*What you have to do:* From the records below, copy each line in which the string "CreationDate" occurs.

[Dataset entries]
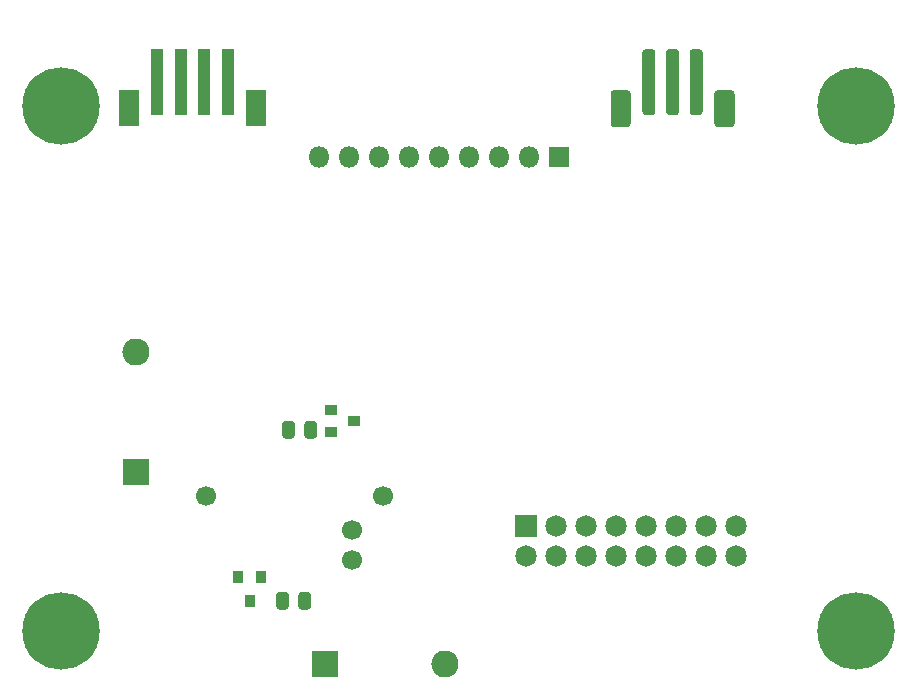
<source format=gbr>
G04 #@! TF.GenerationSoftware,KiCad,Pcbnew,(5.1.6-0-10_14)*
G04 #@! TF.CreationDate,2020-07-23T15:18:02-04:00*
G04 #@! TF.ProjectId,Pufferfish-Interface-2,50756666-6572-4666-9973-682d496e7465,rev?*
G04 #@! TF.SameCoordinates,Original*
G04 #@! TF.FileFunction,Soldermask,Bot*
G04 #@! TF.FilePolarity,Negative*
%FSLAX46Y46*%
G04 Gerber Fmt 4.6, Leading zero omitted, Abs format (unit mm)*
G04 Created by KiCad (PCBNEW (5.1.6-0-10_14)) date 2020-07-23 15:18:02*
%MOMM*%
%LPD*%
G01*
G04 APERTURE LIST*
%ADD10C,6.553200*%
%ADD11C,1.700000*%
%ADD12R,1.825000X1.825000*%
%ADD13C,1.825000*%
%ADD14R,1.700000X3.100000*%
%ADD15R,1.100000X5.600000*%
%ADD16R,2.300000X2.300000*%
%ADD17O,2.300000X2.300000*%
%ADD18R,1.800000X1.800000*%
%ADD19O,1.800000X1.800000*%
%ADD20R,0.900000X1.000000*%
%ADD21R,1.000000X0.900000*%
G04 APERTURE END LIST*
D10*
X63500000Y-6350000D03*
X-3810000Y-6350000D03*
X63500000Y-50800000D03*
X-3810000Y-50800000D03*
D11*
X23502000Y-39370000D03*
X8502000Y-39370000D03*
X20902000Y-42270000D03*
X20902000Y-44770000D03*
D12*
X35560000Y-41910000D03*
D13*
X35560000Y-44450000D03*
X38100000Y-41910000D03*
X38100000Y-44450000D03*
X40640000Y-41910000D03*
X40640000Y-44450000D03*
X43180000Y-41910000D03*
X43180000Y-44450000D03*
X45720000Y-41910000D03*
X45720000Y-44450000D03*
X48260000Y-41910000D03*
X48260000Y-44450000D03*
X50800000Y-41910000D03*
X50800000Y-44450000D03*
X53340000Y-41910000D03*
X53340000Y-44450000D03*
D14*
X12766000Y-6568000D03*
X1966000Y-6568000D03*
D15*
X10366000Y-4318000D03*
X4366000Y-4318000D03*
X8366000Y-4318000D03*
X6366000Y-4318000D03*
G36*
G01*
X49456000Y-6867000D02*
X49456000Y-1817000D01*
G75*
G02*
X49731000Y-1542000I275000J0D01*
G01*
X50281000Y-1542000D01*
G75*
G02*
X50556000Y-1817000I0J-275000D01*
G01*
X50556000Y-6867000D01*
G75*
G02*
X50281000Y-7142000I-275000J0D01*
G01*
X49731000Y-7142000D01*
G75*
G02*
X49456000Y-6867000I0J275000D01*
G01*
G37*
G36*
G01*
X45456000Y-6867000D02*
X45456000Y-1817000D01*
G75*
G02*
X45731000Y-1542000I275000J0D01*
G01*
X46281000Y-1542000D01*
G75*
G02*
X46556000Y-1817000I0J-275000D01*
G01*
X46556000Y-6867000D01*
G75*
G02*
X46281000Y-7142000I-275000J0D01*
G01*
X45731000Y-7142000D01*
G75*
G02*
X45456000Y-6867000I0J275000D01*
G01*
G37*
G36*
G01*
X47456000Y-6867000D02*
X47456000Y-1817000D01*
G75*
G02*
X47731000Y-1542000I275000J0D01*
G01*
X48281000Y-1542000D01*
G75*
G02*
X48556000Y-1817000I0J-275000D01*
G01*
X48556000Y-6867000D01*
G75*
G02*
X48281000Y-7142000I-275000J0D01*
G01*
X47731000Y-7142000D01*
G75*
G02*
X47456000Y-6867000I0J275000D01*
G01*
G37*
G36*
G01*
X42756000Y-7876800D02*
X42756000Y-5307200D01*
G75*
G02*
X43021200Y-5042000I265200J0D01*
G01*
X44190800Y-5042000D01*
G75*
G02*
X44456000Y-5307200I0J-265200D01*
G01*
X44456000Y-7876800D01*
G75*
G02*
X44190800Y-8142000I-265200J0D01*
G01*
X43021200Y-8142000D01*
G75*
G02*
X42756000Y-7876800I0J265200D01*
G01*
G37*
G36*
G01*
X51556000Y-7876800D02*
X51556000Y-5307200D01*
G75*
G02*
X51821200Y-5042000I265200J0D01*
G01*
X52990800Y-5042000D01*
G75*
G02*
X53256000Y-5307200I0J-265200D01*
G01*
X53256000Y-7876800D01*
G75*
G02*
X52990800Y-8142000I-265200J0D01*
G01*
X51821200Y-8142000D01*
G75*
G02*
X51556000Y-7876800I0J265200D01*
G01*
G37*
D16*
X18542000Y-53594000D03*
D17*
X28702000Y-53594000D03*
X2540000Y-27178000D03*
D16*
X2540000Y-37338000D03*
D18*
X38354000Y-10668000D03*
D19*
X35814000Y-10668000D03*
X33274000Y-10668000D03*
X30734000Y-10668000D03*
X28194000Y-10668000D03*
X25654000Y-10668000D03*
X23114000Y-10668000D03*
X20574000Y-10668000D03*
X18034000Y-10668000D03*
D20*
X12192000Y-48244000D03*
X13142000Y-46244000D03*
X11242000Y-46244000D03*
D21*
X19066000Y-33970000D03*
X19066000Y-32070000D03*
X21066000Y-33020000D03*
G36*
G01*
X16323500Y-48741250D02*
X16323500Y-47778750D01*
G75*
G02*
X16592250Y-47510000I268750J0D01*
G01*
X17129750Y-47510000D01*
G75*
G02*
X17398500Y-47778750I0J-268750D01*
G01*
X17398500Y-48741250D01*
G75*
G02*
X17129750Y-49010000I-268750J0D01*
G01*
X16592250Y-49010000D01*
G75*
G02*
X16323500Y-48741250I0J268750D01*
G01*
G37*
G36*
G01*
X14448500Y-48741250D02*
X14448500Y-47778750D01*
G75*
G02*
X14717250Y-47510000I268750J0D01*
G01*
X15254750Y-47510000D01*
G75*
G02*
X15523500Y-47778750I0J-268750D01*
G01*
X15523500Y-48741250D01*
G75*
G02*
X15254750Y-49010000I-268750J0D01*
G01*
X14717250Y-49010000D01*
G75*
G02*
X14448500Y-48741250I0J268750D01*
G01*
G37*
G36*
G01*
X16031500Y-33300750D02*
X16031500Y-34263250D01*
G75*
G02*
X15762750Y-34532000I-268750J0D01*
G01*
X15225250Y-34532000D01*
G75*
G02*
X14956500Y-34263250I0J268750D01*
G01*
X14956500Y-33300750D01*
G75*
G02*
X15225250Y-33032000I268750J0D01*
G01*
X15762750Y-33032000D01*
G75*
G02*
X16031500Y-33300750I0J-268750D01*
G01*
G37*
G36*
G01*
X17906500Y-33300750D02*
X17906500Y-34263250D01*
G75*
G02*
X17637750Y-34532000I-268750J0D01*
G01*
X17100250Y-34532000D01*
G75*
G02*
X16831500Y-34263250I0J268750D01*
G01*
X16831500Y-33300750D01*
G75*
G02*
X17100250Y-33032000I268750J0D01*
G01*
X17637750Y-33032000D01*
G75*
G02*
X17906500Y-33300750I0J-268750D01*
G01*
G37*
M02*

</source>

...

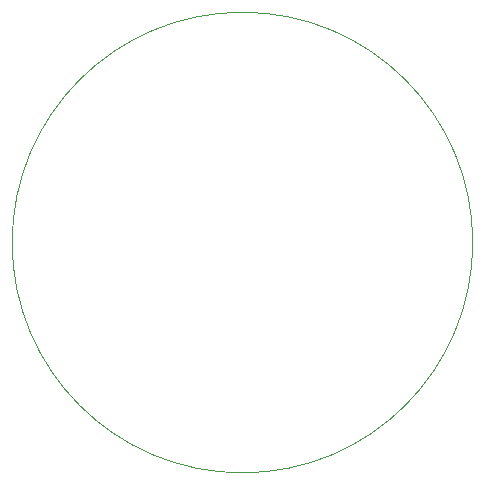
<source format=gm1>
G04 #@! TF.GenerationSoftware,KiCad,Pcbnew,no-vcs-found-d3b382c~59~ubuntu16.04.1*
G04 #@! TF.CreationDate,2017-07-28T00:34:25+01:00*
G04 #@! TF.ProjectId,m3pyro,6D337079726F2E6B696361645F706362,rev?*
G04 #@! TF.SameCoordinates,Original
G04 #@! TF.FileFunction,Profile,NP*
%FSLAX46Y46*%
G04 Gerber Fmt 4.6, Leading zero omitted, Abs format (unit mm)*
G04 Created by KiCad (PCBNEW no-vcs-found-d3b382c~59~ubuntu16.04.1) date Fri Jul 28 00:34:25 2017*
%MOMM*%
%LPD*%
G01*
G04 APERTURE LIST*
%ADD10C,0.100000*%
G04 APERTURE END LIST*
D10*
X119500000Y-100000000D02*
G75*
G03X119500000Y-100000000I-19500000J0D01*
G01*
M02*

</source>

*Answer to the problem:*
G04 #@! TF.CreationDate,2020-07-23T15:18:02-04:00*
G04 #@! TF.CreationDate,2017-07-28T00:34:25+01:00*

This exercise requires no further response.